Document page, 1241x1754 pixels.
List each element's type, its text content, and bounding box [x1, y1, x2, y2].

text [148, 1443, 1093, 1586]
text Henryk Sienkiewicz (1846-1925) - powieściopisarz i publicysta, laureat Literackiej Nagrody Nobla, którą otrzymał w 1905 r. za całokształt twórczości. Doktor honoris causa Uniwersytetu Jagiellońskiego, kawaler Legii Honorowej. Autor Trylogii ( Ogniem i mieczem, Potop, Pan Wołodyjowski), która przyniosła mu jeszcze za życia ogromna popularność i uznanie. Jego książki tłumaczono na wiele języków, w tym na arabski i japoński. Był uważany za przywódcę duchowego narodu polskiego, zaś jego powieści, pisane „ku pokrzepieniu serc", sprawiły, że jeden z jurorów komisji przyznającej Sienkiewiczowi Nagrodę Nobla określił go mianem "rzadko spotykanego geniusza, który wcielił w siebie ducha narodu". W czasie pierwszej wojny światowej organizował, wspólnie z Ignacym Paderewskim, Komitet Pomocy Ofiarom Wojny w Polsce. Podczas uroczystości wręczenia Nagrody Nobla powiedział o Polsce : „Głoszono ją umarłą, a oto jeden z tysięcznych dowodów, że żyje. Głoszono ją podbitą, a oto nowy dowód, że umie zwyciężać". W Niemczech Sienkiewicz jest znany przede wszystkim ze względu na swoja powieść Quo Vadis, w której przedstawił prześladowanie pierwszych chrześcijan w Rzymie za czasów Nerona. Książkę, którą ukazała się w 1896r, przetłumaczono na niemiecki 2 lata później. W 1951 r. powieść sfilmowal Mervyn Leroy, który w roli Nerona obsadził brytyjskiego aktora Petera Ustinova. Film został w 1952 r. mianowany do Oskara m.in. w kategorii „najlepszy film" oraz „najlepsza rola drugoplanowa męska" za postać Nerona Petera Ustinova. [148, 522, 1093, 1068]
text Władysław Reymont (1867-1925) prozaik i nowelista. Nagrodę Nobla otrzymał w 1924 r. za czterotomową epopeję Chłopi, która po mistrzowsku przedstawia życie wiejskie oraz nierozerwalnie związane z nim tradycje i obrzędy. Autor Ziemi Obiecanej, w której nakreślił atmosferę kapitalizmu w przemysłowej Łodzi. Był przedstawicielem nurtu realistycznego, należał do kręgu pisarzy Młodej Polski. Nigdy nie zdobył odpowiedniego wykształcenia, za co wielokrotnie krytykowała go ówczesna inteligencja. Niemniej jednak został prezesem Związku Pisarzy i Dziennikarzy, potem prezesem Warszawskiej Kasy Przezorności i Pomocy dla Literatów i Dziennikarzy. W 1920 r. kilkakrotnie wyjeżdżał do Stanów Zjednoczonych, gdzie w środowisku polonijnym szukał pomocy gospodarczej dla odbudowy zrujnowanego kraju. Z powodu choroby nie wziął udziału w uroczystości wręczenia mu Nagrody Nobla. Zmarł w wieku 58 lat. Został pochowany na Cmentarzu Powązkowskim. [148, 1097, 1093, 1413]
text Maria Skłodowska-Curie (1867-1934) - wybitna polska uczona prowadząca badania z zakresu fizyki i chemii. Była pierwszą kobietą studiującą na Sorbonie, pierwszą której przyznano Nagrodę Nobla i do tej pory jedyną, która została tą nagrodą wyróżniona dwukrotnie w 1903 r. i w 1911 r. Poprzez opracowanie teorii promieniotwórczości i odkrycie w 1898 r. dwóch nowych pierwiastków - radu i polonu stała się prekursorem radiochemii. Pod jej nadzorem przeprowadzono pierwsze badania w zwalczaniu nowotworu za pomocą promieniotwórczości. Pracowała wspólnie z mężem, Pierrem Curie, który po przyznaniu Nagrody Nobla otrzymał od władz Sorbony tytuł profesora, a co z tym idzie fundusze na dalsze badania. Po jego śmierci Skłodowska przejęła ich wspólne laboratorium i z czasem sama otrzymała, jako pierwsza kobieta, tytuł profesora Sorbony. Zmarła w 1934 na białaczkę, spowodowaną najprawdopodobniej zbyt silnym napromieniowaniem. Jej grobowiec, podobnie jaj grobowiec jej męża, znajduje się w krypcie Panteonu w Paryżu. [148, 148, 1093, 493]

■ ASSIGNED TASK:
The expected output is the exact run of lines from the start of the entries through the line with "List each element's", inclusive.

■ YOUR SOLUTION:
Document page, 1241x1754 pixels.
List each element's type, its text content, and bounding box [x1, y1, x2, y2].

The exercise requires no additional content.